While this year’s Washington initiative has attracted broader support among environmentalists, it has drawn more strident opposition from industry. Opponents led by the Western States Petroleum Association have raised more than $20 million. Most notably, $6 million of their funding comes from BP PLC, despite its claims to be “committed to a low carbon future.” BP helped found the Climate Leadership Council, which advocates a nationwide carbon tax and dividend. Another CLC founder, Royal Dutch Shell, is staying neutral this time.

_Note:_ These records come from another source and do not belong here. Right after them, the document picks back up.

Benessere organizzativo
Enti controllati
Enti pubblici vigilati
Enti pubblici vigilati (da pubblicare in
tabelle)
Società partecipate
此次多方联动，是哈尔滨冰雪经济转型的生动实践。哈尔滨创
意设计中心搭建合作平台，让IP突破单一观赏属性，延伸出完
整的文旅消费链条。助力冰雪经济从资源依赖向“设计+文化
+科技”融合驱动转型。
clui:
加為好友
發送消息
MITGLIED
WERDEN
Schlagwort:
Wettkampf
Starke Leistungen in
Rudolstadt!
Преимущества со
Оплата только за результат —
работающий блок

The oil industry claims its opposition stems from “unfair” exemptions for aluminum smelters, paper mills, and a coal plant. They have not objected to the plan’s exemptions for marine and aviation fuels. Columbia University economist Noah Kaufman calls the critics' claims "overly simplistic and misleading," noting that the coal plant is slated to retire and that the other exemptions keep trade-oriented industries from moving their jobs and emissions to other states.


Whether environmentalists in 2016 or BP today, backers of theoretical carbon fees are impeding actual, reasonable proposals. At some point, cowboys will need to stop rejecting horses because they’d rather ride unicorns. No horse or climate plan is free of blemishes, but we’ll need to ride one of them on a shared path forward.

As a resident of the nation’s most polluting state, I’m in no position to tell Washingtonians how to design their carbon fee, or whether to enact one at all. It’s up to Californians to decide whether to keep fuel tax hikes that repair their roads while cutting pollution. But as an atmospheric scientist, I’m heartened to see states experimenting with what it will take to win public support for enacting and keeping practical climate solutions.

Daniel Cohan is an associate professor in the Department of Civil and Environmental Engineering at Rice University.